_GIVEN RECORDS:_
↓

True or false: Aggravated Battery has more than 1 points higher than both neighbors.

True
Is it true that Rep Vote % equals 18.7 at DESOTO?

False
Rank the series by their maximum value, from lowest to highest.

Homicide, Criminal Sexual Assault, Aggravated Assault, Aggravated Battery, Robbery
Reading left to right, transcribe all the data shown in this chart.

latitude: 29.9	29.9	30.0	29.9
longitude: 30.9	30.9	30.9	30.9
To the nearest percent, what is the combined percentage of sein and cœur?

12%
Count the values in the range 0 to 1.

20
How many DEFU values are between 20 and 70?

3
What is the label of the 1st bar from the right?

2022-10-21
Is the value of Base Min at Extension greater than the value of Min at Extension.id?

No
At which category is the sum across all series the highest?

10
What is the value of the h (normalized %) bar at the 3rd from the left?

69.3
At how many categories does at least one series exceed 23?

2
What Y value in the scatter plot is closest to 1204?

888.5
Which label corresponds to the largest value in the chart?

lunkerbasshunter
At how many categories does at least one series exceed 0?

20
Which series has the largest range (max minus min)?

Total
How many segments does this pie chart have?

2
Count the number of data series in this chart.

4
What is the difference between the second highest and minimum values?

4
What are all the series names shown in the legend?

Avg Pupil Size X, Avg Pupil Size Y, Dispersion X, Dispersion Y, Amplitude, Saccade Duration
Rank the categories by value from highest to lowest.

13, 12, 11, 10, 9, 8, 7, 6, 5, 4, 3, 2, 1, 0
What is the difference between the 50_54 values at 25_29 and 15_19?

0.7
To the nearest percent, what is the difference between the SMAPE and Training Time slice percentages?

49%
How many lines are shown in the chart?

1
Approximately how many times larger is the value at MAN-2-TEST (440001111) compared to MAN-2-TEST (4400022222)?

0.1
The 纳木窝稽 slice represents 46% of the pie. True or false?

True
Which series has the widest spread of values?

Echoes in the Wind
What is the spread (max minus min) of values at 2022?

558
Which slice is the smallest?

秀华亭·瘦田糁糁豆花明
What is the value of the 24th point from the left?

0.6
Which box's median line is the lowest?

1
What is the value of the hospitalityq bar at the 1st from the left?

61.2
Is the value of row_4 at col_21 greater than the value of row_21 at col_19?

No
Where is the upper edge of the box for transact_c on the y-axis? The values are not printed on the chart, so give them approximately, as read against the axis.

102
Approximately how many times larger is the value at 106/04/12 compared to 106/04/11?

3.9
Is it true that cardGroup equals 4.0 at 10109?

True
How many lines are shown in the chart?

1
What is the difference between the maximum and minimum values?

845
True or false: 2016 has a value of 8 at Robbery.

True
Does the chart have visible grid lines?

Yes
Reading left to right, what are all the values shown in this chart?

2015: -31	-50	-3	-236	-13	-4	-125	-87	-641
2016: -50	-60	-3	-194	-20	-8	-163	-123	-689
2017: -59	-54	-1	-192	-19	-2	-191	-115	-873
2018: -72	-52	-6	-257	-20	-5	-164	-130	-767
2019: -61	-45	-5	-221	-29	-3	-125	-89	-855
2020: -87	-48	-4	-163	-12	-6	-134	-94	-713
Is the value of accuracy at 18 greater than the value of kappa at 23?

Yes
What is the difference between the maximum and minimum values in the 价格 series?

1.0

↑

_WORK ITEM:_
Copy all of the data above without changing anything.

_WRITTEN ANSWER:_
True or false: Aggravated Battery has more than 1 points higher than both neighbors.

True
Is it true that Rep Vote % equals 18.7 at DESOTO?

False
Rank the series by their maximum value, from lowest to highest.

Homicide, Criminal Sexual Assault, Aggravated Assault, Aggravated Battery, Robbery
Reading left to right, transcribe all the data shown in this chart.

latitude: 29.9	29.9	30.0	29.9
longitude: 30.9	30.9	30.9	30.9
To the nearest percent, what is the combined percentage of sein and cœur?

12%
Count the values in the range 0 to 1.

20
How many DEFU values are between 20 and 70?

3
What is the label of the 1st bar from the right?

2022-10-21
Is the value of Base Min at Extension greater than the value of Min at Extension.id?

No
At which category is the sum across all series the highest?

10
What is the value of the h (normalized %) bar at the 3rd from the left?

69.3
At how many categories does at least one series exceed 23?

2
What Y value in the scatter plot is closest to 1204?

888.5
Which label corresponds to the largest value in the chart?

lunkerbasshunter
At how many categories does at least one series exceed 0?

20
Which series has the largest range (max minus min)?

Total
How many segments does this pie chart have?

2
Count the number of data series in this chart.

4
What is the difference between the second highest and minimum values?

4
What are all the series names shown in the legend?

Avg Pupil Size X, Avg Pupil Size Y, Dispersion X, Dispersion Y, Amplitude, Saccade Duration
Rank the categories by value from highest to lowest.

13, 12, 11, 10, 9, 8, 7, 6, 5, 4, 3, 2, 1, 0
What is the difference between the 50_54 values at 25_29 and 15_19?

0.7
To the nearest percent, what is the difference between the SMAPE and Training Time slice percentages?

49%
How many lines are shown in the chart?

1
Approximately how many times larger is the value at MAN-2-TEST (440001111) compared to MAN-2-TEST (4400022222)?

0.1
The 纳木窝稽 slice represents 46% of the pie. True or false?

True
Which series has the widest spread of values?

Echoes in the Wind
What is the spread (max minus min) of values at 2022?

558
Which slice is the smallest?

秀华亭·瘦田糁糁豆花明
What is the value of the 24th point from the left?

0.6
Which box's median line is the lowest?

1
What is the value of the hospitalityq bar at the 1st from the left?

61.2
Is the value of row_4 at col_21 greater than the value of row_21 at col_19?

No
Where is the upper edge of the box for transact_c on the y-axis? The values are not printed on the chart, so give them approximately, as read against the axis.

102
Approximately how many times larger is the value at 106/04/12 compared to 106/04/11?

3.9
Is it true that cardGroup equals 4.0 at 10109?

True
How many lines are shown in the chart?

1
What is the difference between the maximum and minimum values?

845
True or false: 2016 has a value of 8 at Robbery.

True
Does the chart have visible grid lines?

Yes
Reading left to right, what are all the values shown in this chart?

2015: -31	-50	-3	-236	-13	-4	-125	-87	-641
2016: -50	-60	-3	-194	-20	-8	-163	-123	-689
2017: -59	-54	-1	-192	-19	-2	-191	-115	-873
2018: -72	-52	-6	-257	-20	-5	-164	-130	-767
2019: -61	-45	-5	-221	-29	-3	-125	-89	-855
2020: -87	-48	-4	-163	-12	-6	-134	-94	-713
Is the value of accuracy at 18 greater than the value of kappa at 23?

Yes
What is the difference between the maximum and minimum values in the 价格 series?

1.0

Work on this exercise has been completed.